Maria Meyers has been connecting community resources for more than 18 years

Maria Meyers is executive director, UMKC Innovation Center, and the founder of SourceLink, an organization providing research and development for entrepreneurial communities. She is also serving as one of the Our Healthy Kansas City Eastside co-chairs mobilizing Kansas City’s business community to provide COVID-19 vaccinations.

Her efforts also include providing accurate information on the virus and other basic health services to residents often underserved in health care initiatives. She is working with Daniel Smith, OHKCE business sector co-chair and founder of The Porter House KC, a group developing underserved communities, one business at a time. Together, Meyers and Smith have been recruiting businesses to provide pop-up COVID clinics.

“From the beginning, we spent some time thinking about how we were going to promote this vaccination effort,” Meyers said. “We created merchandise – hats, t-shirts, stickers – that say, ‘Our Healthy Kansas City Eastside’ to help spread the word.”

When the initiative launched, Meyers saw some vaccine hesitancy and the group spent a lot of time on sharing accurate information.

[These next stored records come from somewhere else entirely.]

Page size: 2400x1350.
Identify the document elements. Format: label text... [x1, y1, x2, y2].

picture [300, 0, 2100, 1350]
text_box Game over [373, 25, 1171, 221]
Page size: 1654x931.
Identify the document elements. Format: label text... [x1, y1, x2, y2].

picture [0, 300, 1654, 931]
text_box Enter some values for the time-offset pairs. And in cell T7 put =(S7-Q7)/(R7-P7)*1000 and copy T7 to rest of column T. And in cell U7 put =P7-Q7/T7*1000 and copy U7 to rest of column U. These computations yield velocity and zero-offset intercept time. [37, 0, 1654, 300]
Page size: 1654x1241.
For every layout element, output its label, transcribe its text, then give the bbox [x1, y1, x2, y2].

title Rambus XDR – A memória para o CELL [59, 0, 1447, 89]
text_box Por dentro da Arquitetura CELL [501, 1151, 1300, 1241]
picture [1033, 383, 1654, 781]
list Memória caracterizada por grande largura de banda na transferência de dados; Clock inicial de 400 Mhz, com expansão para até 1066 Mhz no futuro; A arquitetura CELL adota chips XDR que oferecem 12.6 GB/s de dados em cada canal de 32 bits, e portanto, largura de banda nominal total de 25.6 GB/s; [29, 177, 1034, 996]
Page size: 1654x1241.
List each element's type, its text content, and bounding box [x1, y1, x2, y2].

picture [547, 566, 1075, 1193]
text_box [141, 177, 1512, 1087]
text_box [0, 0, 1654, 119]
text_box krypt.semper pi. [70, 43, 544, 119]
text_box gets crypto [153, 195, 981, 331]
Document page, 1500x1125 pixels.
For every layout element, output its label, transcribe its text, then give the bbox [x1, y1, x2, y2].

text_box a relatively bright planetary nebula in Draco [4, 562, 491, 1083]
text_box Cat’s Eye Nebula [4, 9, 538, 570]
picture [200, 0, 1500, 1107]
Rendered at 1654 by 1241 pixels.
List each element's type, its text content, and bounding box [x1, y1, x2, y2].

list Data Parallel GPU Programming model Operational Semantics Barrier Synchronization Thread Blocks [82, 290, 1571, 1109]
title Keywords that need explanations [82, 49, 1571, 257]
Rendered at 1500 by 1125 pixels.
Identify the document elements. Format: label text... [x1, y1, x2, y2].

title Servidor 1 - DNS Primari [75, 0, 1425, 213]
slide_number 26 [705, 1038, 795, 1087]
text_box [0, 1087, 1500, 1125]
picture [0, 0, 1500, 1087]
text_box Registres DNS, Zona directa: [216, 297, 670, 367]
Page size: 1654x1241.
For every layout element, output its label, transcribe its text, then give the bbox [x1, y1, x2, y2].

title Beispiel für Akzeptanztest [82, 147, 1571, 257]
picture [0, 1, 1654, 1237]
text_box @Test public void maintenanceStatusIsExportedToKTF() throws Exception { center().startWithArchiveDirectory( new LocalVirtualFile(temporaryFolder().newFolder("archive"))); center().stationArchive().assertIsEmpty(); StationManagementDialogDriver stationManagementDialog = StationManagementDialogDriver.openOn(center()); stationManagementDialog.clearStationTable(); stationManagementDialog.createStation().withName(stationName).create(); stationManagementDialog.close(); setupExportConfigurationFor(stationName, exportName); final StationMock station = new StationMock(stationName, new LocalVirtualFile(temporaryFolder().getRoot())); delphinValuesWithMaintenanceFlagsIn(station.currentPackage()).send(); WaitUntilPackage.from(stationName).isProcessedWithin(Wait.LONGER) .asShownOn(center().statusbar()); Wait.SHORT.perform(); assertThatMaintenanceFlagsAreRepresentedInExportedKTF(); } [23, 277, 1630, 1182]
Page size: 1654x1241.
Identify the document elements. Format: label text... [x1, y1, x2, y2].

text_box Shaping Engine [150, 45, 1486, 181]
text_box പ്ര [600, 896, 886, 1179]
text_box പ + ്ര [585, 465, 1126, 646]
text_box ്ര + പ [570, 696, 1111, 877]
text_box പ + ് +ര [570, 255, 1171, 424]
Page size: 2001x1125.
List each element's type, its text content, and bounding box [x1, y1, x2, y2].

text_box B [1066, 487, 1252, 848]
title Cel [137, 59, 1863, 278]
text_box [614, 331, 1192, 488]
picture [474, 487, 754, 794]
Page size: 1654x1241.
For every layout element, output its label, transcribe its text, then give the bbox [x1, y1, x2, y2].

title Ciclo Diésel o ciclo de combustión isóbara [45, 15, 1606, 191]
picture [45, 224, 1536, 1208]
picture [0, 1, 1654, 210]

“At our first event, we talked to a lot of people, but our vaccination rate wasn’t very high,” she said. “Now there’s a big difference. We’re up to more than 50 vaccinations at the events and that’s very satisfying.”

Meyers said meeting people where they are has been key to the initiative’s success.

“We needed to be in people’s neighborhoods,” she said. “It was interesting to watch people come out of their homes and apartment buildings to come to the pop-up clinics.”

Meyers doesn’t think their success was entirely due to convenience.

“It was convenient, but there was also time to really sit and talk to people individually about the questions that they had about the vaccine and other medical issues. After talking to someone working at the clinic, that person might say, ‘I’m going to go tell my neighbor to come.’ There was a lot of good word-of-mouth communication.”

Meyers hopes this ongoing trust building and providing health care in neighborhoods will lead to more services and stronger community relationships in the future.

“Thanks to Jeannette Berkley-Patton’s leadership, we were able to bring different groups together – neighborhood associations, businesses, youth groups and churches – and mobilize very quickly,” Meyers said. “And that’s a good lesson for community leaders who might be working toward the same thing, but maybe not collaborating in the same way.  It was pretty amazing to watch.”